--- Extrait du document ---
____________

Le gouvernement japonais, quant à lui, a estimé, à la louche, que 300 m3 d’eau contaminée fuient quotidiennement vers l’océan. Pour cela, il part du fait que 1 000 m3 d’eau souterraine transitent quotidiennement sous la centrale. On sait que 400 m3 pénètrent dans les sous-sols des réacteurs et sont pompés par TEPCo, qui voit sont stock augmenter jour après jour. Sur les 600 m3 restant, la moitié devrait aller dans la mer sans être contaminée et le reste le serait. Il reconnaît ainsi que la galerie du réacteur n°2 n’est pas la seule en cause et que les fuites peuvent venir de partout ! Le ministre a aussi déclaré que l’on ne pouvait pas exclure que les fuites en mer aient commencé dès les premiers jours de l’accident. Effectivement.

____________

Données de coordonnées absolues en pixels
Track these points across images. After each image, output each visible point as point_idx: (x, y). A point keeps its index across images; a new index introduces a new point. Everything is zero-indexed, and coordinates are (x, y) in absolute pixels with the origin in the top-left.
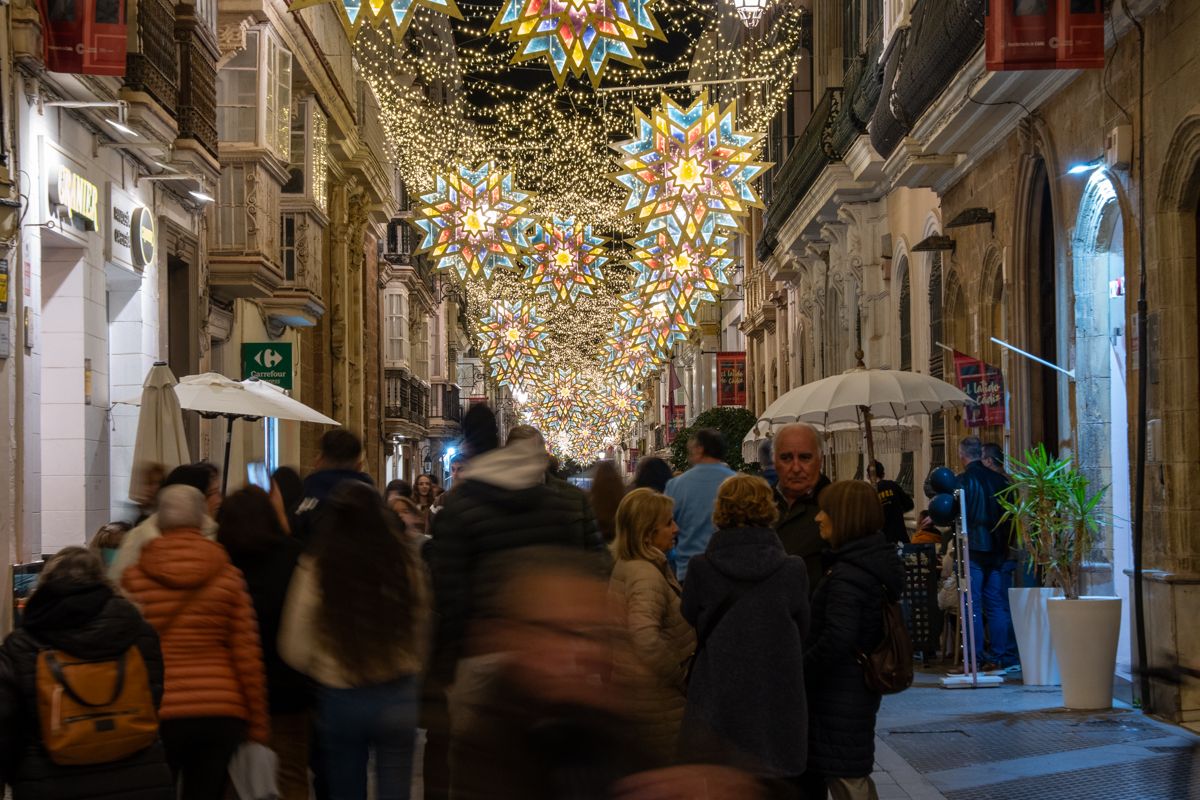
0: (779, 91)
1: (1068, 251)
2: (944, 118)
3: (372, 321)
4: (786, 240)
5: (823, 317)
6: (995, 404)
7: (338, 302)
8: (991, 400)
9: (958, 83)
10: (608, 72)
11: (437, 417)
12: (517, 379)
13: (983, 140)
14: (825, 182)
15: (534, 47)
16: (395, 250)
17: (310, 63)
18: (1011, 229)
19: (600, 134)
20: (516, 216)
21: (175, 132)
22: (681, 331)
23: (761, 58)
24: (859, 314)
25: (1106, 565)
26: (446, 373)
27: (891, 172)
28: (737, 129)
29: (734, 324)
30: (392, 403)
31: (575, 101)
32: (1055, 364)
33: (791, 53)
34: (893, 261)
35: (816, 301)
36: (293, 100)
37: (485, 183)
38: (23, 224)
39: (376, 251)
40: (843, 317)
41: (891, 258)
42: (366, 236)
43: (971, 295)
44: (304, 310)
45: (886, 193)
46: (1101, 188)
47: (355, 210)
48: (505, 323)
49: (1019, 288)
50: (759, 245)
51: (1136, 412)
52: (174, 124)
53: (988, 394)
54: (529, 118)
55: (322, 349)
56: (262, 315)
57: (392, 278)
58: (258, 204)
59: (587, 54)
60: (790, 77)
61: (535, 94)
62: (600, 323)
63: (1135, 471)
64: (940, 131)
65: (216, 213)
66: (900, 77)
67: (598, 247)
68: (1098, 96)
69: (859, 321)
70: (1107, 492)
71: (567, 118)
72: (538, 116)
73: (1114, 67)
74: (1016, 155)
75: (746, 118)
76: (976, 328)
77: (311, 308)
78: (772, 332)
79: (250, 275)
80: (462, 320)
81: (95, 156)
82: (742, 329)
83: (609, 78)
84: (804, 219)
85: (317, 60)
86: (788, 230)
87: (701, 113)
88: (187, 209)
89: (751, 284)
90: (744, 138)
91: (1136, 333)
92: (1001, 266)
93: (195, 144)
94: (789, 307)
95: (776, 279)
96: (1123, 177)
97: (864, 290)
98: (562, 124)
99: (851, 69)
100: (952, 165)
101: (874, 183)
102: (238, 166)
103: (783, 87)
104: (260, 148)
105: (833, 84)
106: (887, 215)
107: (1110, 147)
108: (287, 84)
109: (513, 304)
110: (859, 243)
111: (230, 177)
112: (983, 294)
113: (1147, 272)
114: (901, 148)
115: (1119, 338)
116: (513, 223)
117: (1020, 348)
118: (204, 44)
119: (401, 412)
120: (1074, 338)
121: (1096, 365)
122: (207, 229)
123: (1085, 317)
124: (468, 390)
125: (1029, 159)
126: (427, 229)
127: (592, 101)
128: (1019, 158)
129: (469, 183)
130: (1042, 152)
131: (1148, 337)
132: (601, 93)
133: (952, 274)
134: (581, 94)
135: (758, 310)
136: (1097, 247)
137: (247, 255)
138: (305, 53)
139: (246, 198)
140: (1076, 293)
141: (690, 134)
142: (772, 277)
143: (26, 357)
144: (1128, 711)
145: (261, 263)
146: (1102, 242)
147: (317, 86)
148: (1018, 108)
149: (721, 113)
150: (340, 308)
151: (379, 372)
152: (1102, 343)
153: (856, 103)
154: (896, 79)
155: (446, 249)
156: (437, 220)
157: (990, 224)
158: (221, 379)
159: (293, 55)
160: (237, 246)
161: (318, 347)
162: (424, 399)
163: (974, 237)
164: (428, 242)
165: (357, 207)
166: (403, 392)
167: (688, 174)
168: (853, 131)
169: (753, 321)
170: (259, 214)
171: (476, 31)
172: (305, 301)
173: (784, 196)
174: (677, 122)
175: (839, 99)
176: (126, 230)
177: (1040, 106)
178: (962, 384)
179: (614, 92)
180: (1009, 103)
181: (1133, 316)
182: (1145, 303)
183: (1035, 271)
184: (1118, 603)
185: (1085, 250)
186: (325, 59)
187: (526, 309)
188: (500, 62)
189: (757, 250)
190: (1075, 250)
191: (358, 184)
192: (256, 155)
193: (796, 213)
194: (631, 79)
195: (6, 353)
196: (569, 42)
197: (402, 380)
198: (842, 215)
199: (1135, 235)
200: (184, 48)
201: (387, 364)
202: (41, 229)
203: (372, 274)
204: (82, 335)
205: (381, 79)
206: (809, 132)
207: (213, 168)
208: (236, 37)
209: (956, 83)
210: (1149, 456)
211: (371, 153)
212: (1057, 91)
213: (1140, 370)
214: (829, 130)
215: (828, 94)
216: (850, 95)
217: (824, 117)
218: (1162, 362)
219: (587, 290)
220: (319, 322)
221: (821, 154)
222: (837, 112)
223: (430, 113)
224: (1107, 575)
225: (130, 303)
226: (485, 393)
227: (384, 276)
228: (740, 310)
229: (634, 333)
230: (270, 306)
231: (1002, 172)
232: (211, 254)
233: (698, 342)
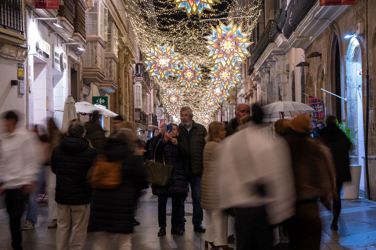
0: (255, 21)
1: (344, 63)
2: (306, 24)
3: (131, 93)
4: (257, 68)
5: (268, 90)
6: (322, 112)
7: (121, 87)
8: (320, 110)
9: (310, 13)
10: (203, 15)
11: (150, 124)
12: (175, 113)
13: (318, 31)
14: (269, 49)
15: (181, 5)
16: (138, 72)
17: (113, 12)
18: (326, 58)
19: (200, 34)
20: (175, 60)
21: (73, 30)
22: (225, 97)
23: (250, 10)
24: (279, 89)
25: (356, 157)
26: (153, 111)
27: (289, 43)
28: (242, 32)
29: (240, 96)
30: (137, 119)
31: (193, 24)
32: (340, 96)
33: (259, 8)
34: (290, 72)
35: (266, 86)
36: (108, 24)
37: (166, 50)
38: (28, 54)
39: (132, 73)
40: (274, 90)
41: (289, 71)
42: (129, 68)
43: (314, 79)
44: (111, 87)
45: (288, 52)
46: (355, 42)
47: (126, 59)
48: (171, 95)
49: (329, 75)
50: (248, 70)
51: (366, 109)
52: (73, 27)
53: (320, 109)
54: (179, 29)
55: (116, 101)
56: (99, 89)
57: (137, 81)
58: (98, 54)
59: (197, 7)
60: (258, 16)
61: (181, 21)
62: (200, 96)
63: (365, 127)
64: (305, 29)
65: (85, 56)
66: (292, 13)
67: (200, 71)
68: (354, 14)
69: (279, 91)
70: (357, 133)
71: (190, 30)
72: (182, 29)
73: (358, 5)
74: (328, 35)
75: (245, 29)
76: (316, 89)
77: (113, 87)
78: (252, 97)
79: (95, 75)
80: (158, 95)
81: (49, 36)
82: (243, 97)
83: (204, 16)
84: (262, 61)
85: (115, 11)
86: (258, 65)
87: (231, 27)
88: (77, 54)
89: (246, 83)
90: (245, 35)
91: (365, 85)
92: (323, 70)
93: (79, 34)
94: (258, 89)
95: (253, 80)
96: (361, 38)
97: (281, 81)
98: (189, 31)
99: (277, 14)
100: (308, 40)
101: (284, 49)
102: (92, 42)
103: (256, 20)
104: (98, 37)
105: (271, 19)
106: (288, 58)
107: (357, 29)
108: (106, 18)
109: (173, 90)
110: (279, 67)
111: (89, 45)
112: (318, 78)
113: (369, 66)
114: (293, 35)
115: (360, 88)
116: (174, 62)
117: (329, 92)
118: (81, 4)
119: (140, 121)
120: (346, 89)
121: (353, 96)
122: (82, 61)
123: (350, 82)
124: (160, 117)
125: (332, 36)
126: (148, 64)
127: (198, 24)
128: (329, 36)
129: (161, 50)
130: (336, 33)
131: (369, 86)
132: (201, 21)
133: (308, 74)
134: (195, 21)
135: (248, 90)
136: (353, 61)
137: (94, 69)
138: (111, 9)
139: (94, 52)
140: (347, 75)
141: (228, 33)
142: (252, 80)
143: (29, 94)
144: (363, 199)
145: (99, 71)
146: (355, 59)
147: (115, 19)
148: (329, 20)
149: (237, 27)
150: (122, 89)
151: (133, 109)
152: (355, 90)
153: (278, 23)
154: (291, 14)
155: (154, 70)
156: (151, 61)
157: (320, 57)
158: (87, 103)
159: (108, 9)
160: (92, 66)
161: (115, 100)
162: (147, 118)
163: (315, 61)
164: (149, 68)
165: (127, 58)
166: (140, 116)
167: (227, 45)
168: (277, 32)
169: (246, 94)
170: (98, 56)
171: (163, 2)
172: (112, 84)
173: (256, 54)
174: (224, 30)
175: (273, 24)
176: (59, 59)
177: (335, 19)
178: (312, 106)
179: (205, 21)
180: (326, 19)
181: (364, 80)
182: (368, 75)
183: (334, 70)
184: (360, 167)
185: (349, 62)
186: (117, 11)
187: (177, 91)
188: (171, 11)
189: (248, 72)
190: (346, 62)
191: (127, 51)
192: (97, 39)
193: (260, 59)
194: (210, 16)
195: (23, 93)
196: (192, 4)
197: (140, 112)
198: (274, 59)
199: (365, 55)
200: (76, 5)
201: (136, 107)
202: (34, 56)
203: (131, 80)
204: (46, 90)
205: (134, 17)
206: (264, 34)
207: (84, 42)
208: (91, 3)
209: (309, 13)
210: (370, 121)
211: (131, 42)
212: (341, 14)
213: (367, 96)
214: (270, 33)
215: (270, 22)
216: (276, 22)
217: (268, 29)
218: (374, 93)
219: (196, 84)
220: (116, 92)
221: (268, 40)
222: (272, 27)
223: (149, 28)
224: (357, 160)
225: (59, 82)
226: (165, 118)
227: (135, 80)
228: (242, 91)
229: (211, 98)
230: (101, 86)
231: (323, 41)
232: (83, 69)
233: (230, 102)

____________

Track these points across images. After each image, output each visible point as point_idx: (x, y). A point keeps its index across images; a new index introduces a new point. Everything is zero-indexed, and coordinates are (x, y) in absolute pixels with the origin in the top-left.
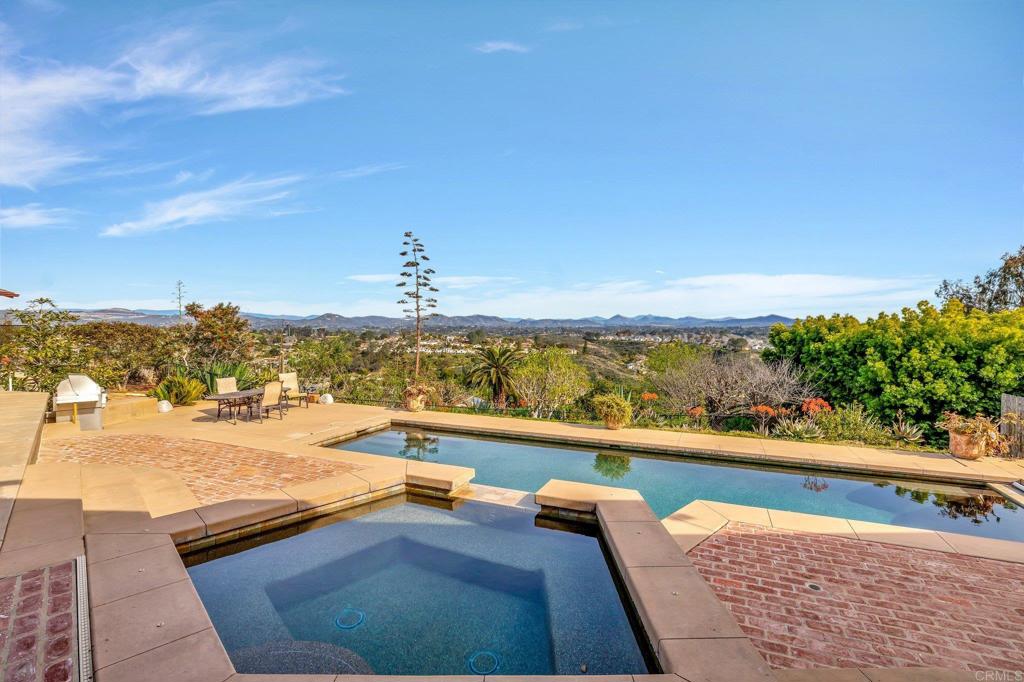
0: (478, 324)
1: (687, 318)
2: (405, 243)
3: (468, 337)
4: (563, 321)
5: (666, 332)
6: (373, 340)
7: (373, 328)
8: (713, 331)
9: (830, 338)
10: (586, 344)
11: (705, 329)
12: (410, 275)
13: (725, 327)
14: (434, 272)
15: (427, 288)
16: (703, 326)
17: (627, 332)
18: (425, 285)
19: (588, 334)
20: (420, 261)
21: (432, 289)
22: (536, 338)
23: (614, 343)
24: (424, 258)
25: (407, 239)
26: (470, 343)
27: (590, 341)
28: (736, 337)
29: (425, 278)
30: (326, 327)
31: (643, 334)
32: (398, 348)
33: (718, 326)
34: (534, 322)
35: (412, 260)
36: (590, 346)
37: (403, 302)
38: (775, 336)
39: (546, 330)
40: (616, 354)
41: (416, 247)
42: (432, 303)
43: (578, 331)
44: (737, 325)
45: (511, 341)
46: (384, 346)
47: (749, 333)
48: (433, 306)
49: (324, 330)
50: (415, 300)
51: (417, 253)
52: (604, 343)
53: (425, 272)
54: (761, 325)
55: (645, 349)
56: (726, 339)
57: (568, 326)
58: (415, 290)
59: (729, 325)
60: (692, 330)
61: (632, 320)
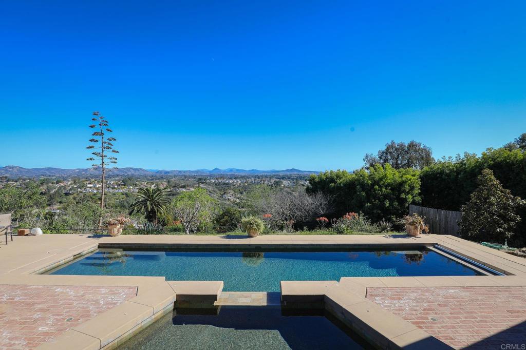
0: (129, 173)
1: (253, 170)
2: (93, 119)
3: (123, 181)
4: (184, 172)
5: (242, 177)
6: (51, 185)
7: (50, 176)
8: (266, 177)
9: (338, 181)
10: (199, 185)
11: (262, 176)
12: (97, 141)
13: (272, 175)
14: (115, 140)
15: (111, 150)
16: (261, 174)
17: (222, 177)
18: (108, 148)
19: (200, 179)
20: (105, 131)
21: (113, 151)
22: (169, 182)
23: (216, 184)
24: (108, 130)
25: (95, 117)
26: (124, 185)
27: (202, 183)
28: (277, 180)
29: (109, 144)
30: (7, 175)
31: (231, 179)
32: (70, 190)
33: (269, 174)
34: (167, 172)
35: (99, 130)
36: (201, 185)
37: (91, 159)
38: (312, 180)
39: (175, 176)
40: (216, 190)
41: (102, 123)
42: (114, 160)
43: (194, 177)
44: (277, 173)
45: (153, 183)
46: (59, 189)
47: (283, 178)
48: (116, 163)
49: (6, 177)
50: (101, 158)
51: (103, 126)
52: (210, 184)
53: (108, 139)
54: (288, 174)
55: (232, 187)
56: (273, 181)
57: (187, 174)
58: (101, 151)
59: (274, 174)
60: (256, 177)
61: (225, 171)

____________

--- Tâche à réaliser A ---
Restituez mot pour mot, dans l'extrait sur les fuites d'eau contaminée, tout le passage allant de « Le gouvernement japonais, quant » jusqu'à « de l’accident. Effectivement. ».
--- Tâche à réaliser B ---
Reprenez l'extrait sur les fuites d'eau contaminée là où il s'arrête et poursuivez-en la rédaction.

--- Réponse attendue A ---
Le gouvernement japonais, quant à lui, a estimé, à la louche, que 300 m3 d’eau contaminée fuient quotidiennement vers l’océan. Pour cela, il part du fait que 1 000 m3 d’eau souterraine transitent quotidiennement sous la centrale. On sait que 400 m3 pénètrent dans les sous-sols des réacteurs et sont pompés par TEPCo, qui voit sont stock augmenter jour après jour. Sur les 600 m3 restant, la moitié devrait aller dans la mer sans être contaminée et le reste le serait. Il reconnaît ainsi que la galerie du réacteur n°2 n’est pas la seule en cause et que les fuites peuvent venir de partout ! Le ministre a aussi déclaré que l’on ne pouvait pas exclure que les fuites en mer aient commencé dès les premiers jours de l’accident. Effectivement.

--- Réponse attendue B ---
Le gouvernement va financer la mise en place d’une autre solution et le ministre prétend que la fuite d’eau radioactive en mer passera à 60 m3/j environ et qu’il ne sera pas possible de faire mieux. Le projet retenu, dont il avait déjà été question en mai 2013, est de geler le sol tout autour des quatre réacteurs accidentés pour empêcher l’eau d’entrer et de sortir. Il s’agit d’une technologie onéreuse, qui est utilisée temporairement pour creuser des tunnels de métro par exemple. Qu’en est-il à long terme sur une longueur de 1,4 km et une profondeur de 30 m ? Quelle énergie cela va consommer ? Evidemment, certaines compagnies se frottent déjà les mains... L’idée a été proposée par Kajima, une des majors du BTP, qui estime le projet à 30 à 40 milliards de yens (300 millions d’euros). Le gouvernement veut montrer qu’il agit, mais rien n’est décidé pour le moment. On n’en est qu’aux annonces suite à une crise. L’autorité de sûreté, quant à elle, attend de voir. C’est la première fois depuis le début de la catastrophe que le gouvernement s’engage et engage l’argent public ainsi.

En reconnaissant officiellement les fuites, le gouvernement prépare aussi l’opinion à la suite : des rejets en mer contrôlés, qualifiés d’inévitables par l’autorité de sûreté nucléaire japonaise.

Conclusion

Peut-on conclure ? Le fait que la centrale fuit en mer est une évidence depuis longtemps. TEPCo a refusé de voir l’évidence car elle n’a pas de solution et ses finances sont à sec. Ce stockage souterrain dans les galeries, tranchées etc est bien pratique car il permet de faire des économies de cuves. Alors, pas vu, pas pris. Quand l’ampleur des fuites a changé, TEPCo a dû se résigner à admettre les faits. Mais c’est trop tard pour agir, elle aurait dû le faire avant.

Cette pollution va venir s’ajouter aux rejets passés, retardant d’autant tout espoir de voir renaître les activités marines.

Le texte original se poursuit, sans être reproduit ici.